Abstract: We will present the analysis of possibly the world's smallest walking robot developed by Marc Miskin which is about 100um on its longest dimension. At this scale the mechanism for locomotion is very unconventional; it doesn't use inertia so the movement is not dynamic in that sense, at the same time it is not statically stable and must rely on falling as part of its gait.
We will also present design issues on the world's smallest self-powered flying robot. It has one motor. How can it fly? How can we control the position of this device even though it has only one motor? What issues in stability arise? How do we manage sensors when there is no part of the robot that is not constantly spinning?

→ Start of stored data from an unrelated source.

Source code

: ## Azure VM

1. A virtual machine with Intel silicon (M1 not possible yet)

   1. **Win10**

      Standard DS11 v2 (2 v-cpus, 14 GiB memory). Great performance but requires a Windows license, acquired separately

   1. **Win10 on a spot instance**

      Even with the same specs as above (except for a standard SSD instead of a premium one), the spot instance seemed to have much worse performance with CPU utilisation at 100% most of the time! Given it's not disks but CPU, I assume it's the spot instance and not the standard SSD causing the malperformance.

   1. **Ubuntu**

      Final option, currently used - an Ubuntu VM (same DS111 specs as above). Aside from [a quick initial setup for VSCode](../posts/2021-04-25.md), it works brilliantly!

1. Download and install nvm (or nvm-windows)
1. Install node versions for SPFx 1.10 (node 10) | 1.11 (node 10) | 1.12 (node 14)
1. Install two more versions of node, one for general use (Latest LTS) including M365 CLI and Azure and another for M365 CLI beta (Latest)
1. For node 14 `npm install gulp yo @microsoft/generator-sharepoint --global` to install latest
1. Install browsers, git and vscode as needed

Bio: Mark Yim is the Asa Whitney Professor of Mechanical Engineering in the School of Engineering and Applied Science at the University of Pennsylvania. He is the director of the GRASP Lab, the oldest robotics research laboratory in the country established in 1979. His group has demonstrated robots ranging from a humanoid on display at the Philadelphia Museum of Art to the smallest self-powered flying robot in the world. His current research focus includes reconfigurable truss robots that can help in search and rescue operations, swarms of boats that can attach together and reconfigure their shape, swarms of small flying robots that can group into shapes that interact with humans and swarms of microscopic robots that can build structures. His other research interests include product design, robotic performance art, novel locomotion, low-cost manipulation, in search and rescue as well as healthcare applications. Prior to Penn, he spent ten years in industry including positions as Principal Scientist at the Palo Alto Research Center (formerly Xerox PARC) and Virtual Technologies, a virtual reality startup company. He received his PhD from Stanford University in Mechanical Engineering.